「押しも押されぬ」という言葉は、よく見聞きする慣用句ですよね。
押しも押されぬエースとか
押しも押されぬアイドルとかね
若い人でも意味はわかるよね
そうそう、
だから使いやすい慣用句だよ
たしかに、幅広い世代が「押しも押されぬ」という言葉の意味を理解していますから、使いやすい言葉ですよね。
しかし「押しも押されぬ」という言葉の意味をほんとに理解しているのか・・というと、少し怪しくなってきます。
というのも「押しも押されぬ」は誤用であり、正しい言葉ではないという説があるのです。
え????
嘘でしょ!
かなり高齢の人でも使うし、
今さら誤用なんて言われても困るなぁ
それもそうなのですが、正しい言葉なのかどうか知っておいて損はないと思うので、一緒に見ていきましょう。
「押しも押されぬ」は誤用
「押しも押されぬ」とは、じつは間違いです。
正しくは「押しも押されもせぬ」なのです。
「押しも押されもせぬ」とは、押しても引いてもびくともしない様子から、実力があり堂々としている様子をあらわす慣用句です。
確固たる地位にいる人物に対して使う言葉なのです。
かなり多くの人が「押しも押されもせぬ」を「押しも押されぬ」として誤って使っています。

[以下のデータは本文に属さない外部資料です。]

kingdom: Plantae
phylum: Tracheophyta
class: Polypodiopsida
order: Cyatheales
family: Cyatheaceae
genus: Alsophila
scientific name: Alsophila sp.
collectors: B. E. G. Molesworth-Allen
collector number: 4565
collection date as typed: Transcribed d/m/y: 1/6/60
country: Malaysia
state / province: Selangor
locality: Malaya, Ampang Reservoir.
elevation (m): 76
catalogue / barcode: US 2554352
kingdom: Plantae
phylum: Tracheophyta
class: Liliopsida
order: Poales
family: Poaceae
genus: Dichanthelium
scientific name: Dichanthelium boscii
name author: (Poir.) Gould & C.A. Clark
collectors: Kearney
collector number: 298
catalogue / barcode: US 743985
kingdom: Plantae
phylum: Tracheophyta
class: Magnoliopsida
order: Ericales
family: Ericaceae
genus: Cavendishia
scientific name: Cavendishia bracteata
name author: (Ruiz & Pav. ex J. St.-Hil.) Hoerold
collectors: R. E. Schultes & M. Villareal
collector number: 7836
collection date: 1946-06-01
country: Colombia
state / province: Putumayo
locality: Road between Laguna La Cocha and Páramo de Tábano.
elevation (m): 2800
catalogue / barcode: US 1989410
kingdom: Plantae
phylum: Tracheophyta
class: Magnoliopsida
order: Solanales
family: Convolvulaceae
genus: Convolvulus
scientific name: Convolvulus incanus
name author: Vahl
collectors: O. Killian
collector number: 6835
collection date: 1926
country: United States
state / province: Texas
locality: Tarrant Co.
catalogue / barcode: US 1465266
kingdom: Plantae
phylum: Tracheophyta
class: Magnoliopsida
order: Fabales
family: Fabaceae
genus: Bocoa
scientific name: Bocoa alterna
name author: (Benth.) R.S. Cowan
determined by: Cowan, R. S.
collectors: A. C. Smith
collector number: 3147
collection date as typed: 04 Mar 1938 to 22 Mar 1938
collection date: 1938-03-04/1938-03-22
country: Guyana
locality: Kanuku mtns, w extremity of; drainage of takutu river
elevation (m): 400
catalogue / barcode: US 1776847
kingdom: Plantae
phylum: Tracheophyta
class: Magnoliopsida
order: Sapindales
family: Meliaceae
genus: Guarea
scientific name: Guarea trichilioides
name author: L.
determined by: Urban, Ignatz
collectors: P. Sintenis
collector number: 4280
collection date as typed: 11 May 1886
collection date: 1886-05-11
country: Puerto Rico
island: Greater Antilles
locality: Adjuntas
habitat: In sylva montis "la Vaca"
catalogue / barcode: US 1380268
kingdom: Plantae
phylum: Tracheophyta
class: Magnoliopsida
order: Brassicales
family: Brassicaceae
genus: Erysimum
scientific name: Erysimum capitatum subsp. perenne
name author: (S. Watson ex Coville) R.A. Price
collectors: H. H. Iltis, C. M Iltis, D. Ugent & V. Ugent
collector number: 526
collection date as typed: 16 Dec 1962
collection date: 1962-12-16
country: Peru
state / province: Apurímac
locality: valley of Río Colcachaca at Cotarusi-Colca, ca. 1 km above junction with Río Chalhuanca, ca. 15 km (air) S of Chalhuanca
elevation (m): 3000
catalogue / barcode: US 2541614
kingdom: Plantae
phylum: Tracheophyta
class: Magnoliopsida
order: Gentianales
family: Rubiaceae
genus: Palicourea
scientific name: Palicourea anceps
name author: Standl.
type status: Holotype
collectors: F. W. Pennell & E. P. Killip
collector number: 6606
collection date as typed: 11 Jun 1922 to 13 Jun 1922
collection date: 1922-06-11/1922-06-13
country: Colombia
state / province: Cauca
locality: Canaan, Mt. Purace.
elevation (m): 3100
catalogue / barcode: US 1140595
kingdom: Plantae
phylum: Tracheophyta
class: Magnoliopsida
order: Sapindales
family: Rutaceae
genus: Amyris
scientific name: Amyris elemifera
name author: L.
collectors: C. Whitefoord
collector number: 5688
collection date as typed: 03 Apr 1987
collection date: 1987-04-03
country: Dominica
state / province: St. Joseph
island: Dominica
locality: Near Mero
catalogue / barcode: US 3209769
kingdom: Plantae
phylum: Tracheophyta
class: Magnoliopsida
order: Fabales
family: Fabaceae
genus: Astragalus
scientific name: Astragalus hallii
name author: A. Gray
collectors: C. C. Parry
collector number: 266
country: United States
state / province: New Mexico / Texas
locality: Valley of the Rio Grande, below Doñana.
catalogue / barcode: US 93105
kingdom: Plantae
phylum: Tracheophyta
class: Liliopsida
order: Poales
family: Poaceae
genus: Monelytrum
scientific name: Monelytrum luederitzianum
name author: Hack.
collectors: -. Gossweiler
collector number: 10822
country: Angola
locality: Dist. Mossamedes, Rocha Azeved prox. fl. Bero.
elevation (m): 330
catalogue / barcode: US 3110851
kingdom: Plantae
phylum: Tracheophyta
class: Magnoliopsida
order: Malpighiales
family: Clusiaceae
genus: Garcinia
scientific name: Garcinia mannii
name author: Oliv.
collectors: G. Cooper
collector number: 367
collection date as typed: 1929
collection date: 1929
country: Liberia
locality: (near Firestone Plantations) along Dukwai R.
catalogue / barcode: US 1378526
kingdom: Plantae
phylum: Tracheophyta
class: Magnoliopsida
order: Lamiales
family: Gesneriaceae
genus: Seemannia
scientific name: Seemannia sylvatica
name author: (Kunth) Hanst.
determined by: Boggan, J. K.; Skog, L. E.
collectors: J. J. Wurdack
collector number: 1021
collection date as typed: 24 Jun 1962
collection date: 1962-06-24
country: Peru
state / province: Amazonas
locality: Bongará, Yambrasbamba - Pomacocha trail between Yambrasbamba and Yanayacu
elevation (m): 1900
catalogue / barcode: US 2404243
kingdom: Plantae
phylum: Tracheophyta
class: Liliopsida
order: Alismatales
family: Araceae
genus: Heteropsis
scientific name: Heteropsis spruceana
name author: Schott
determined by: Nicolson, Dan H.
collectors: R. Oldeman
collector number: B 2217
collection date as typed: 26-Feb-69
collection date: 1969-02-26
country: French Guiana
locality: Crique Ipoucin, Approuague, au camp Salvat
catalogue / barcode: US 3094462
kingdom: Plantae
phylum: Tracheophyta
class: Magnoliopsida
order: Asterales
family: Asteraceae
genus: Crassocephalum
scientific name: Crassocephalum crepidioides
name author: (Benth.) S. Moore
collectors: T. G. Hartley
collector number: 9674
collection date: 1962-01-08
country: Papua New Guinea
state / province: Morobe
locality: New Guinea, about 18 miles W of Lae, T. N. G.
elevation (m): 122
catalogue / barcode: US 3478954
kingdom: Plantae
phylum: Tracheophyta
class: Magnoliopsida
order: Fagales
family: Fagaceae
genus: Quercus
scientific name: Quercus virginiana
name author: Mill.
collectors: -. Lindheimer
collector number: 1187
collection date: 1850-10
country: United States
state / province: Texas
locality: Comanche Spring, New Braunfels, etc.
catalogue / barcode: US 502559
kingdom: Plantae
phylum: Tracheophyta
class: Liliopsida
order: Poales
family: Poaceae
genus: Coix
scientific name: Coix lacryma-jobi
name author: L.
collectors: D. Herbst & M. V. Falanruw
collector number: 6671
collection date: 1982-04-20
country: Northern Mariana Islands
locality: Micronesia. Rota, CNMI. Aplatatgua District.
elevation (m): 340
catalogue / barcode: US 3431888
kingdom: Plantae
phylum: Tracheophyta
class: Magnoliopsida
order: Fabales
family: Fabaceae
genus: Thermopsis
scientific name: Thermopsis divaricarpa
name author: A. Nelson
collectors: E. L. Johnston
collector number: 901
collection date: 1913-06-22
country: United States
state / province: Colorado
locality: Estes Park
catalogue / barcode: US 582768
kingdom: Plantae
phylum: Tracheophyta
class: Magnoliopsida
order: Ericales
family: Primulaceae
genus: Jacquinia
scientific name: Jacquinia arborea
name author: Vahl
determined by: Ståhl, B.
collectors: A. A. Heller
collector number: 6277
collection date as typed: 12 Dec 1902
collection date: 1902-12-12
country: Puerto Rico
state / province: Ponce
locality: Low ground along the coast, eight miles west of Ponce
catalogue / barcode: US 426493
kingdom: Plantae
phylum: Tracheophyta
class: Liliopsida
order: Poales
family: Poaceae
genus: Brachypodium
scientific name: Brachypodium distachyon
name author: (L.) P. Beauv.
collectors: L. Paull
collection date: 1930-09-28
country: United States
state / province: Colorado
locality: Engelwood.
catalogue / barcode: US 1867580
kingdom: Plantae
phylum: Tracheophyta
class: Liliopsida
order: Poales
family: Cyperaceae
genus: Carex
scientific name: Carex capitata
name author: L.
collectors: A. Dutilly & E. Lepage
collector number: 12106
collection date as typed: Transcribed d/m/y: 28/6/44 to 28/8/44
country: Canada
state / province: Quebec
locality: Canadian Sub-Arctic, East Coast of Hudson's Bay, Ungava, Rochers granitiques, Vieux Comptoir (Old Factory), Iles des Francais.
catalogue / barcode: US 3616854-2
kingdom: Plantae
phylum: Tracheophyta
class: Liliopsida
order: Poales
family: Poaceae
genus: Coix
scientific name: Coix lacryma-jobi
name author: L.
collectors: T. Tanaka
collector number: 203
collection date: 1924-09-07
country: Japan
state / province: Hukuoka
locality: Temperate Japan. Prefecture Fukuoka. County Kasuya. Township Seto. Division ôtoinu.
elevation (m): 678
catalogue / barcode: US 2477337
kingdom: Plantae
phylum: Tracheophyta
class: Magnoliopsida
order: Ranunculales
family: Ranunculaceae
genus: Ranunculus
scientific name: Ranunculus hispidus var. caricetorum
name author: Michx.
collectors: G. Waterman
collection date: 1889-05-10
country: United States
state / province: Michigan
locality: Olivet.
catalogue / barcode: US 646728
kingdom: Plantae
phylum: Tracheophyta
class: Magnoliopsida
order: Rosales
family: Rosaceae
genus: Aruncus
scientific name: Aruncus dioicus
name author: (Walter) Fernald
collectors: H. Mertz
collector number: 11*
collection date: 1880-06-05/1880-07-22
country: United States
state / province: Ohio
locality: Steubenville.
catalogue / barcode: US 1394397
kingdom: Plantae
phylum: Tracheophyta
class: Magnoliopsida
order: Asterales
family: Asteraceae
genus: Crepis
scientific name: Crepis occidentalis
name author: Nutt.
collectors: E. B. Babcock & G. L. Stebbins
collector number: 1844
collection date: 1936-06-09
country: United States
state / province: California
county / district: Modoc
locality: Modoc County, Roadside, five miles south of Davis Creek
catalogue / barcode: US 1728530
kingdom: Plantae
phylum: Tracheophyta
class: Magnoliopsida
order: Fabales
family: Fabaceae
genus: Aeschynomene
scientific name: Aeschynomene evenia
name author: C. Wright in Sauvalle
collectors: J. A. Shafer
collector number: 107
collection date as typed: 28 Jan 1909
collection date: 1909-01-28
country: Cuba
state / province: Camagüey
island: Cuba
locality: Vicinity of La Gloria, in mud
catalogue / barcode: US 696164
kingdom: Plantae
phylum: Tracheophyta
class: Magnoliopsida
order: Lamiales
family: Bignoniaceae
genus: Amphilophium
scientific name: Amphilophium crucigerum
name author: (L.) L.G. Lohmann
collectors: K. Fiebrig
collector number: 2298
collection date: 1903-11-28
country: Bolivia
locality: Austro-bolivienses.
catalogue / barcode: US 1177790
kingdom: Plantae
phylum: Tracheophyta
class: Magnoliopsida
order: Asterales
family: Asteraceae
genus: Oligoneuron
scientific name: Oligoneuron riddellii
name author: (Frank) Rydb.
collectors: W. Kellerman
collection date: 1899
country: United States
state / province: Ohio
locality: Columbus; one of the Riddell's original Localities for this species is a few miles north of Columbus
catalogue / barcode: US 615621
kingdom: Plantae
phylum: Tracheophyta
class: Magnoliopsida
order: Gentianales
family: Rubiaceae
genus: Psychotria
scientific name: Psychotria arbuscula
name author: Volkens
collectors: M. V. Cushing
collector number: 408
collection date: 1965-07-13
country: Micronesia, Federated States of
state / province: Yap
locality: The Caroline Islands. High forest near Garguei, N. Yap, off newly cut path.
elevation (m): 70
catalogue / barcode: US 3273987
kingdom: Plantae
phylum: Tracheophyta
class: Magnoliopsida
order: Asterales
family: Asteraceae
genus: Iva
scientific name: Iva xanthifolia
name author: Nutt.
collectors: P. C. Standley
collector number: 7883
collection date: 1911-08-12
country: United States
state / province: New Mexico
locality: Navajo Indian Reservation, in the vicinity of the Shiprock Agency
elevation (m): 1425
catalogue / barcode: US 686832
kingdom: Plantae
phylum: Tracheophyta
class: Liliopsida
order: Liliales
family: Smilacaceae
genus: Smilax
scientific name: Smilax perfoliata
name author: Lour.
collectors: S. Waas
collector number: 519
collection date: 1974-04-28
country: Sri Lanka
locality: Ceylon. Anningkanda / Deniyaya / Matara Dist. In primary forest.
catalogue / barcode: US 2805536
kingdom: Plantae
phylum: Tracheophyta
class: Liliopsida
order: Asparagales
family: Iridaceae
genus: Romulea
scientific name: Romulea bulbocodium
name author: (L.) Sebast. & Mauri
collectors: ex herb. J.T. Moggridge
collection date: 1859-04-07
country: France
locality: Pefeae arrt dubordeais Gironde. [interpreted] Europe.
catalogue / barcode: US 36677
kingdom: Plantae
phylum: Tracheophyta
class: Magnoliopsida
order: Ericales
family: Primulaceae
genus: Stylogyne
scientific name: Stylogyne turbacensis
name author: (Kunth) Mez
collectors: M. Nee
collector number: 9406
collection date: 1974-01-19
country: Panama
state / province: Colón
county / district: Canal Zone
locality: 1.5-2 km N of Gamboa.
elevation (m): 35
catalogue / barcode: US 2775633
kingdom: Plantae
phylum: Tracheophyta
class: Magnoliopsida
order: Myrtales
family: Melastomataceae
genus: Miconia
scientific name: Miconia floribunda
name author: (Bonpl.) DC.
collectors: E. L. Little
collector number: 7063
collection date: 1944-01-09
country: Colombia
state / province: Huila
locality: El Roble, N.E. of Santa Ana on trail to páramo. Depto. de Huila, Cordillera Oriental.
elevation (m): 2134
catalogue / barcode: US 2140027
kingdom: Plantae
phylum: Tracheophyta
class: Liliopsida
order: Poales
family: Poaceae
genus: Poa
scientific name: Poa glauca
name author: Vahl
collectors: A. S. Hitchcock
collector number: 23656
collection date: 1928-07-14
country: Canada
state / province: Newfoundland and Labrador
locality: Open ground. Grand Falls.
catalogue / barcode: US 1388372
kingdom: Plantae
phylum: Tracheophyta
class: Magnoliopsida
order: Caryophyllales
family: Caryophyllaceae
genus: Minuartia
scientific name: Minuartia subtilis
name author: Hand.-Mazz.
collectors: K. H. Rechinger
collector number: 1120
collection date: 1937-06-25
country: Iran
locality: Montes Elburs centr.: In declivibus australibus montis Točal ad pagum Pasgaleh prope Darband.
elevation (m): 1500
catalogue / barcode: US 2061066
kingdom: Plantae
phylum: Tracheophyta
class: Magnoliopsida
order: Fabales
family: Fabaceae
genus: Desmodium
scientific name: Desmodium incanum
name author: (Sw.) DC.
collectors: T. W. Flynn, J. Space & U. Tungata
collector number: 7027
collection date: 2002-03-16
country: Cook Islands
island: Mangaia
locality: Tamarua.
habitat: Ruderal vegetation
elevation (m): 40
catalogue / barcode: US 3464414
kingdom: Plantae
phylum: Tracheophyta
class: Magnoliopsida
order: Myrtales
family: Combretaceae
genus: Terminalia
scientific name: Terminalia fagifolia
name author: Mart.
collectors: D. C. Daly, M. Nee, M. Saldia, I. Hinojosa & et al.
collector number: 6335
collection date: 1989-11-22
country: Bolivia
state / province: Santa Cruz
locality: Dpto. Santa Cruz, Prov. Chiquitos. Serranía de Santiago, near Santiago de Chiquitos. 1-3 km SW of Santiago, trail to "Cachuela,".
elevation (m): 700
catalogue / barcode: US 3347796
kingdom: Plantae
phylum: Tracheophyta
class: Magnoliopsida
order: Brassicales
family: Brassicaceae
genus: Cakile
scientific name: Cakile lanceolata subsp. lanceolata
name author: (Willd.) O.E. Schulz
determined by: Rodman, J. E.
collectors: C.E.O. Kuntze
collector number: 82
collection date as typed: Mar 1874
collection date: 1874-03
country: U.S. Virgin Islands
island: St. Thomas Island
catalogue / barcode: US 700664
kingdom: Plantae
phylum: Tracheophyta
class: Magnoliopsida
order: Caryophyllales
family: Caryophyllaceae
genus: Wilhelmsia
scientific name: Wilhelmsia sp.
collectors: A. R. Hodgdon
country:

20代から30代では、50%を超える割合で「押しも押されぬ」を使っていますから、時間の経過ともに誤用ではなくなる可能性もありますね。
「押しも押されぬ」とは
「押しも押されもせぬ」という言葉を「押しも押されぬ」と誤って使う人が多くなった理由は何なのでしょう。
さほど違いはないでしょ
ほとんど同じです
そうなんですよね。
発音してみると違うのがわかるのですけど、文字だけで見るとさほどの違いはありません。
しかも「押しも押されもせぬ」よりも「押しも押されぬ」の方が言い易いのですよ!
それにしても紛らわしい
じつは、誤用の原因は「押すに押されぬ」という言葉とごっちゃになってしまったからだと言われています。
おいおい、
またややこしい言葉が・・
「押すに押されぬ」とは、押しても押せないという意味です。
つまり「押しも押されもせぬ」とほとんど同じです。
意味がほぼ同義ですから、これがごちゃ混ぜになって発音しやすく自然に聞こえるので「押しも押されぬ」という言葉が広まったのではないかと推測されます。
まとめ
「押しも押されぬ」は正しくは「押しも押されもせぬ」であるという認識を持っている人がどんどん少なくなると思うのですが、せっかくなので正しい言葉を使えるようになりたいですよね。
「押すに押されぬ」という言葉から混同されてしまったという経緯が頭の片隅に残れば、これからは「押しも押されもせぬ」と正しく使えるのではないでしょうか。